Thursday, April 12, 2018

Glad

Leave it to Florence Scovel Shinn to give me today's shiver. From her The Power of the Spoken Word: "The first start toward success is to be glad you are yourself."

Literally, right now may be the first time in my life I am glad to be myself. I think from early on, I had a strong but almost invisible thread of self-love and understanding of divine love, but "liking"? "Glad to be me"? I don't think so. I wasn't glad to be a girl who couldn't sing the music I wanted to sing. I wasn't glad to be intelligent. I wasn't glad to be rather plain looking with thick glasses. I wasn't glad to be called "holier than thou" and "too serious/smart/unrealistic." I wasn't glad that I didn't understand much of anything about our economy or society (my brain was no help there!) I wasn't glad to be single, poor, searching. I wasn't glad to never find a home or a tribe across thousands of miles of American wandering. I wasn't glad to be perceived of as rather pathetic, too spiritual and not "worldly" enough.

Metaphysical/Law of Attraction thinking really is predicated on a person having an essential liking of themselves. Ultimately, I think we "attract" as a magnet to that very core. Nice sounding affirmations about attracting abundance or new homes or careers weren't working with me because, in a nutshell, I wasn't glad to be me. There was an empty hole where gladness was supposed to be, and emptiness attracted emptiness.

What has changed in this tsunami season? Left on the beach, I aligned more completely with Goddess energy than ever before. My heart cracked open in the waves. I was washed into the black hole of nothingness and found my way out. Then I became the tsunami and found my own power.

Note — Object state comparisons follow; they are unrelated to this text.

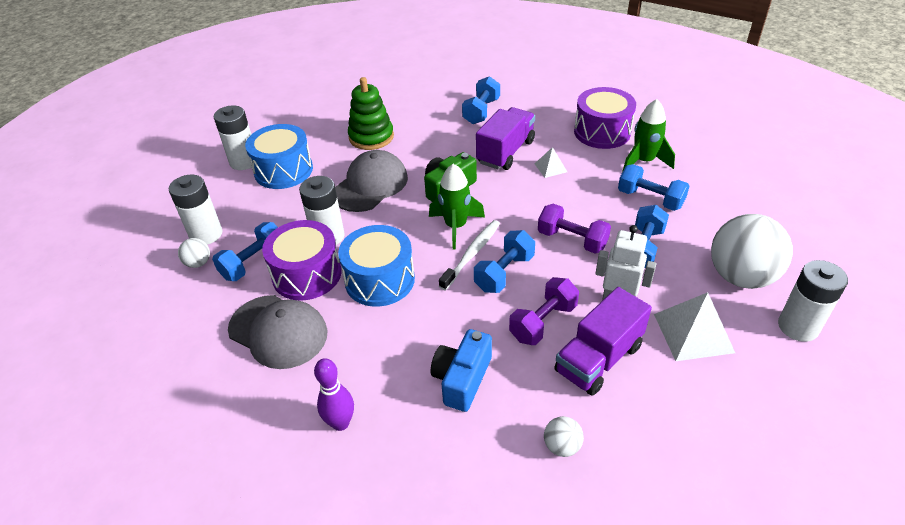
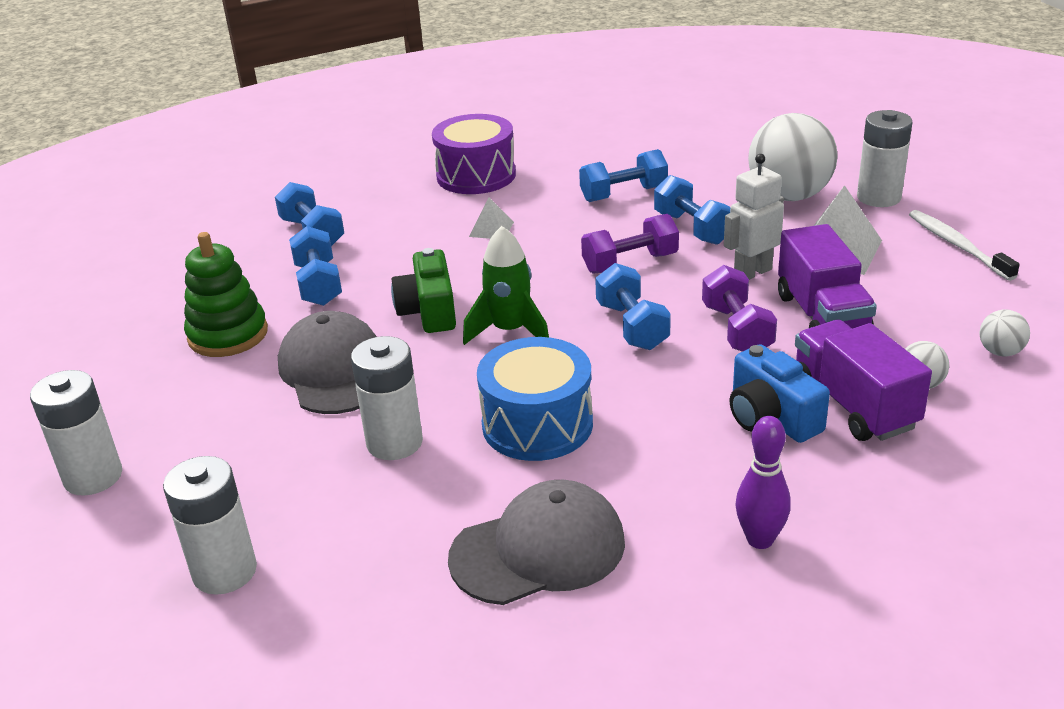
camera: 55 degrees left, 10 degrees down
white ball [178,238,210,268] -> white ball moved to [979,309,1030,356]
blue dumbbell [212,222,278,281] -> blue dumbbell moved to [289,226,342,306]
blue drum [245,124,313,189] -> none
purple drum [262,220,341,300] -> none
white toothbrush [439,220,500,290] -> white toothbrush moved to [909,210,1020,281]
purple truck [476,107,535,170] -> purple truck moved to [795,320,932,441]
green rocket [622,99,675,172] -> none

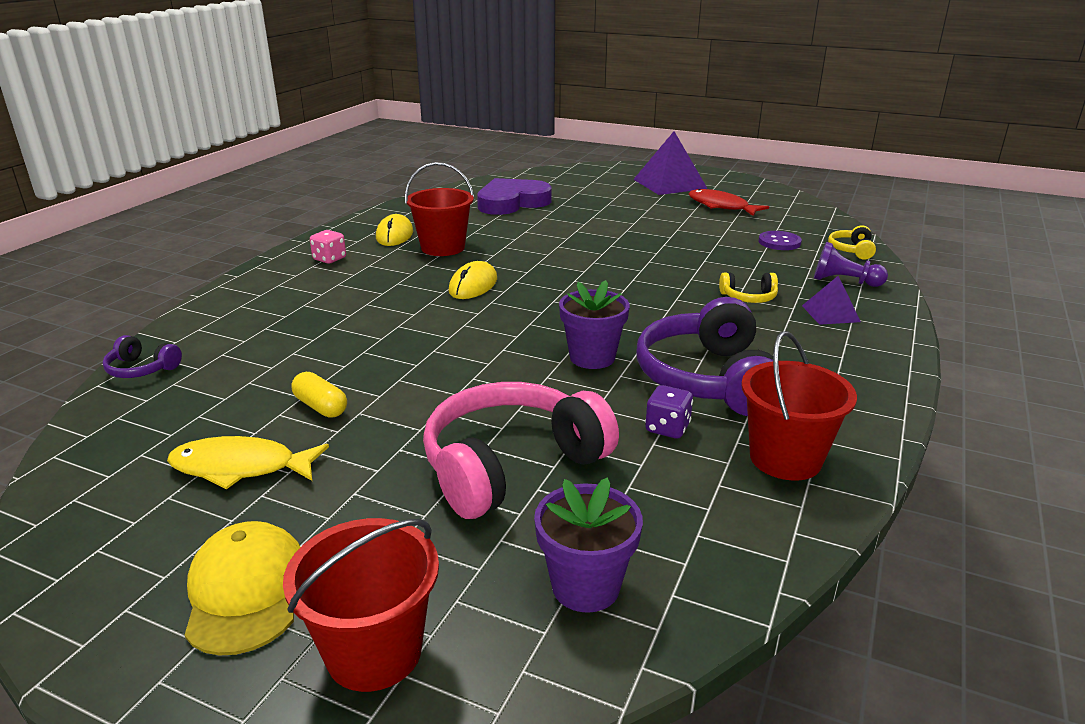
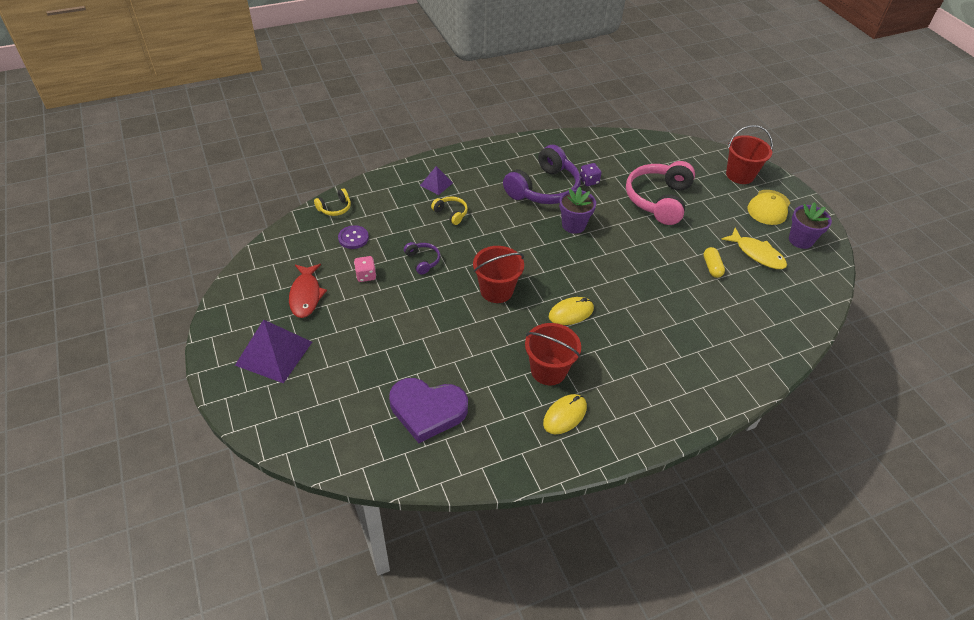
camera: 140 degrees left, 20 degrees up
purple headphones [102,335,182,378] -> purple headphones moved to [404,242,440,275]
pink dice [310,230,346,264] -> pink dice moved to [354,256,376,282]
pink headphones [423,382,619,519] -> pink headphones turned 105 degrees clockwise [626,161,695,225]
purple flower pot [534,477,643,613] -> purple flower pot moved to [789,202,832,249]
red bucket [741,331,857,481] -> red bucket moved to [473,246,524,303]
purple pawn [814,242,888,287] -> none

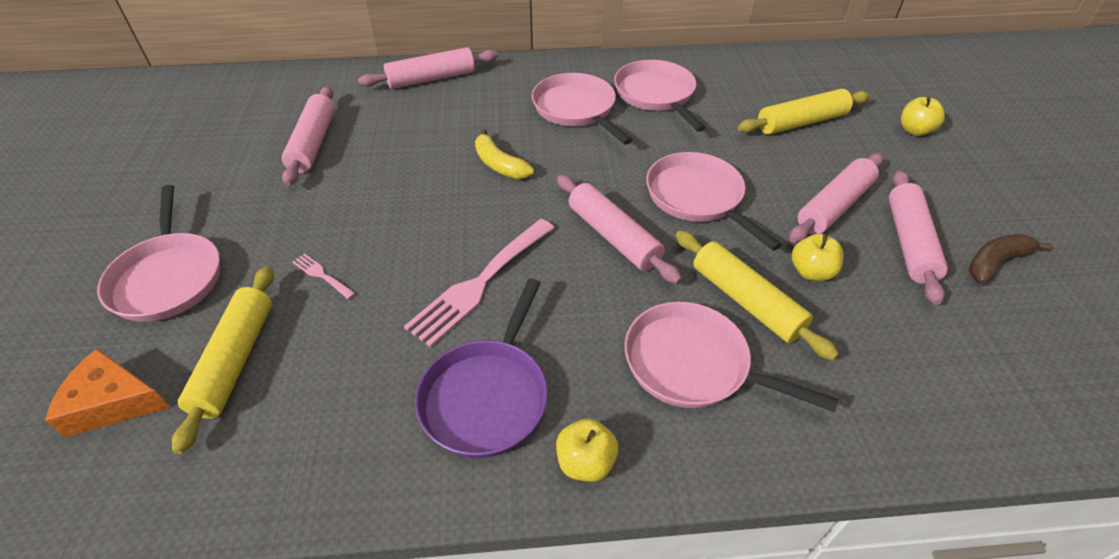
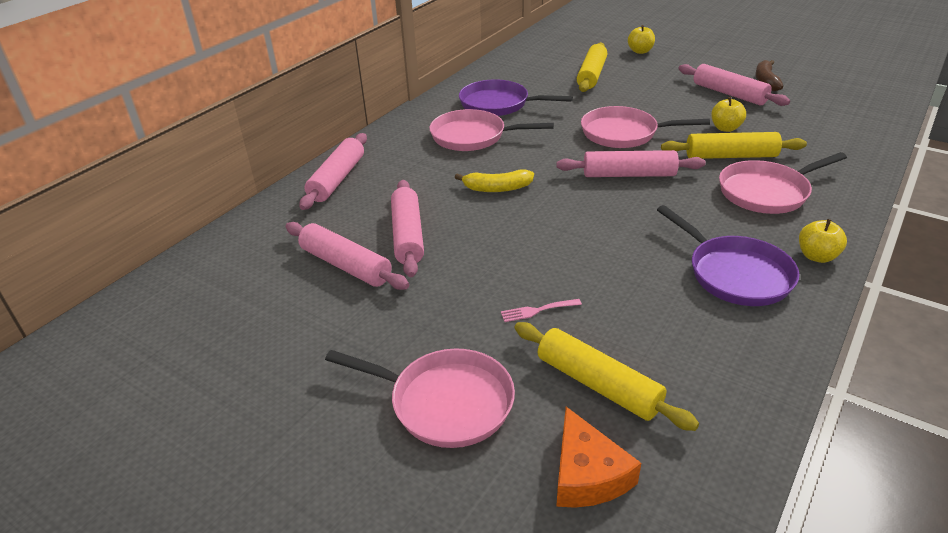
camera: 50 degrees left, 10 degrees down
orange cheese [45,349,170,437] -> orange cheese turned 60 degrees counterclockwise [556,407,641,508]
pink fork [404,219,554,347] -> none
pink pan [614,60,706,132] -> purple pan [459,79,573,116]
pink rolling pin [789,153,883,243] -> pink rolling pin moved to [391,180,424,277]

For several decades, I've understood that the 2020s and 2030s are probably going to be the biggest energetic transition in human history. I will come out of this winter finally appreciating that the factors on the list above were, in fact, gifts to help me be a leader in the future. I didn't fit in up until now precisely because I wasn't energetically aligned to the times; I am more so to the times we are entering, times that will become far more love-infused. Finally, glad to be me.